▶ _Exercise goal_:
Please write out all of the entries beneath this line exactly, skipping the pictures.

Data extracted from a collection
--*--
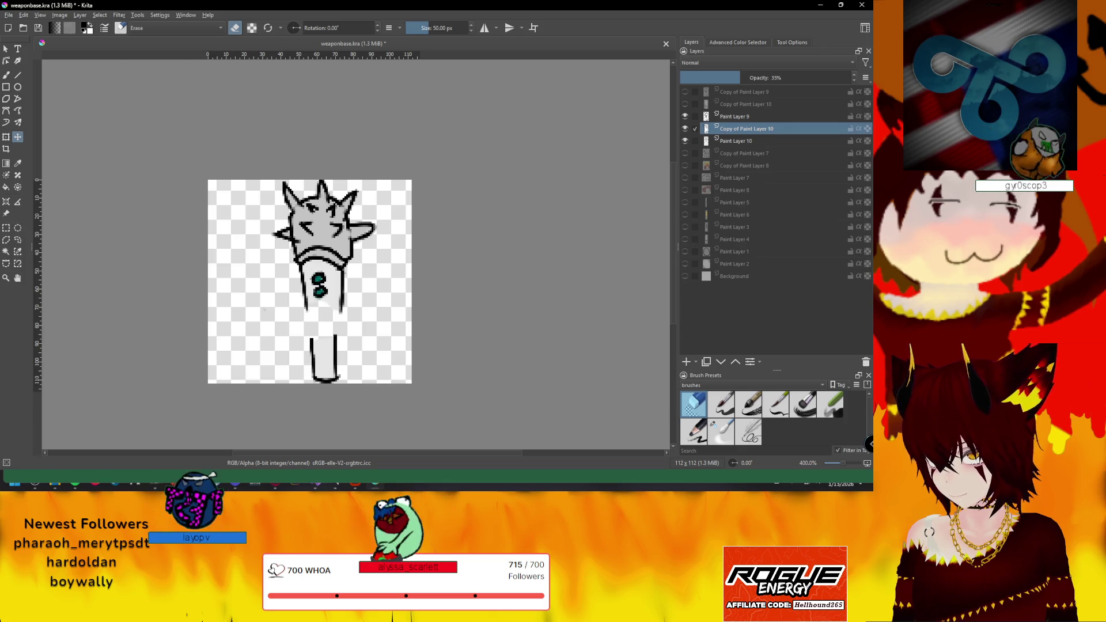
Make a rectangular selection around the mace
key(ctrl+r)
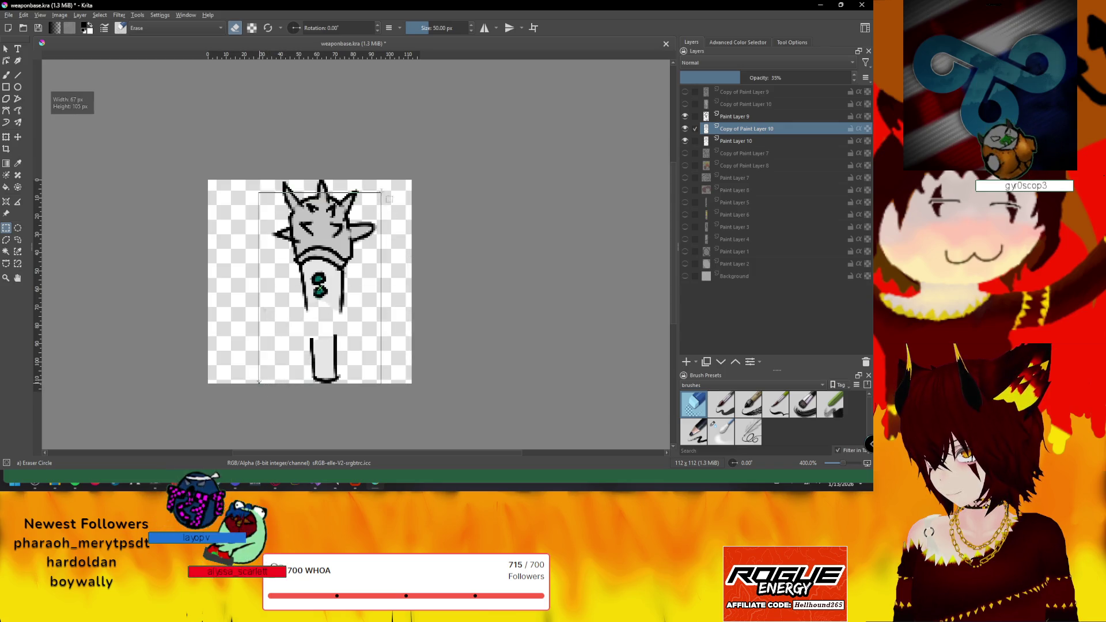
drag(259, 383, 391, 175)
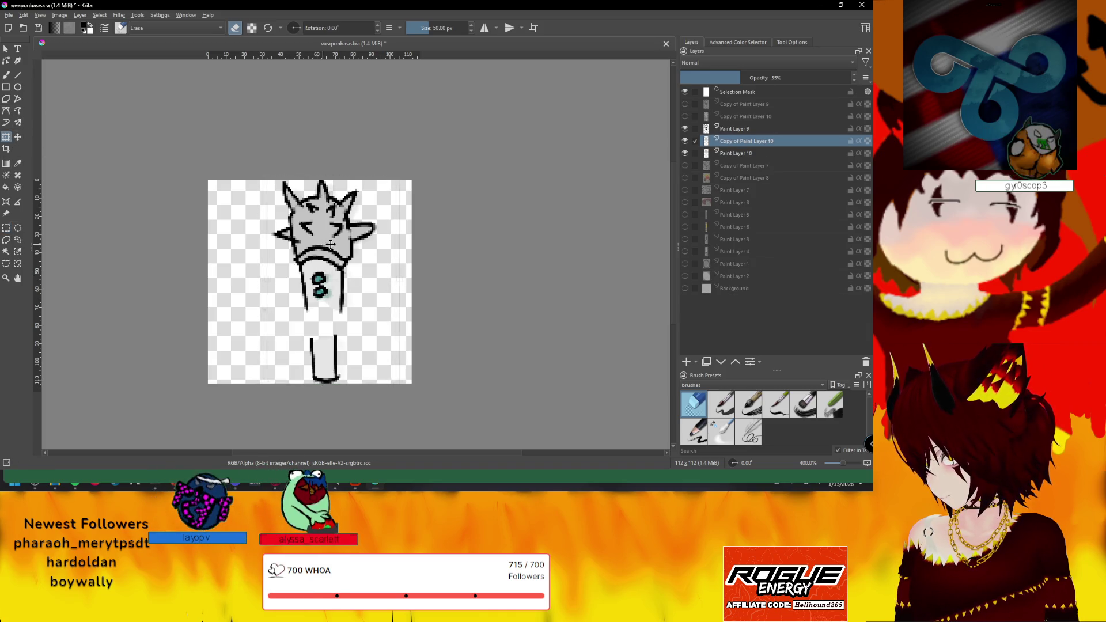
Shift the selected mace content right and rotate it with the Transform tool
drag(386, 217, 396, 217)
--*--
▶ _Your response_:
Make a rectangular selection around the mace
key(ctrl+r)
drag(259, 383, 391, 175)
Shift the selected mace content right and rotate it with the Transform tool
drag(386, 217, 396, 217)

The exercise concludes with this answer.